While allergen avoidance is effective in the control of allergic rhinoconjunctivitis, complete avoidance may not be possible or even practical. Dust mite exposure can be reduced through measures that kill the mites or degrade or prevent their fecal pellets from becoming airborne. When pet dander is the trigger, removal of the pet from the home is the safest option, but patients should be aware that several weeks may be required before the allergen concentration reaches levels found in the animal-free home.

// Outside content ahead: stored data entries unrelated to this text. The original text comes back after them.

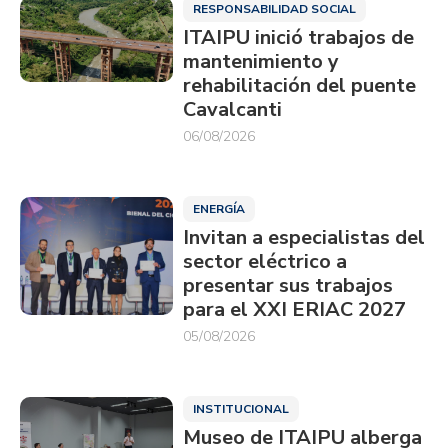
RESPONSABILIDAD SOCIAL
ITAIPU inició trabajos de
mantenimiento y
rehabilitación del puente
Cavalcanti
06/08/2026
ENERGÍA
Invitan a especialistas del
sector eléctrico a
presentar sus trabajos
para el XXI ERIAC 2027
05/08/2026
INSTITUCIONAL
Museo de ITAIPU alberga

Alternatively, confining the cat to an uncarpeted room with HEPA filtration may reduce airborne allergen dissemination to the rest of the house by 90%.
Intranasal corticosteroids (INC) are the quintessential anti-inflammatory drugs used for treating allergic rhinoconjunctivitis (ARC). As monotherapy, INC are more efficacious than antihistamines, leukotriene receptor antagonists, or their combination in the management of the major symptoms of allergic rhinoconjunctivitis. INC provide substantial relief even when used on an as-needed schedule.7,8 Local side effects (burning or stinging) are usually mild. When used at the recommended doses, intranasal corticosteroids are not generally associated with clinically significant effects on the hypothalamic-pituitary-adrenal axis, ocular pressure or cataract formation, or bone density.
Second-generation oral antihistamines (eg, loratadine, desloratadine, fexofenadine, cetirizine, levocetirizine, and others) are preferred over first-generation medications for the treatment of allergic rhinoconjunctivitis because of their reduced tendency to cause sedation and/or anticholinergic effects. These drugs are particularly effective in the management of the ocular and nasal symptoms associated with seasonal allergies. Because of their fast onset of action, they can be used on as-needed basis, although maximal benefit has been reported with long-term use.
The effectiveness of leukotriene receptor antagonists in the treatment of allergic rhinoconjunctivitis is comparable to that of oral antihistamines. As single agents, they are less effective than intranasal corticosteroids for the treatment of allergic rhinoconjunctivitis, but they should be considered in those patients with concomitant asthma or in those in whom corticosteroids are contraindicated or unwelcome. Combination of a leukotriene receptor antagonists and an antihistaminic does not provide added benefit and, in general, should not be recommended.
Isotonic and hypertonic saline solutions, used as either single or adjunctive agents, are of benefit for reducing symptoms in patients with allergic rhinoconjunctivitis or rhinosinusitis. The topical decongestants that work by constricting the blood vessels lining the nose (eg, oxymetazo-line, phenylephrine, xylometazoline and naphazoline nasal sprays) may provide temporary relief, but their longer-term use is discouraged due to the risk of rebound nasal congestion (rhinitis medicamentosa) that sets in within 5 to 7 days of repeated use. Oral decongestants are also not recommended in children due to their well-recognized cardiovascular and CNS side effects.9
Allergen-specific subcutaneous immunotherapy is a clearly effective therapy for allergic rhinitis, specially in those patients with pollinosis and/or house dust mite allergy. Subcutaneous immunotherapy is currently the only treatment that modifies the course of allergic rhinoconjunctivitis by redirecting the immune response toward a tolerant state, and its clinical benefits may be sustained years after discontinuation of treatment. Allergen immunotherapy for allergic rhinitis may prevent the development of new allergen sensitization and has been shown to reduce the risk of asthma in children and adolescents with allergic rhinitis.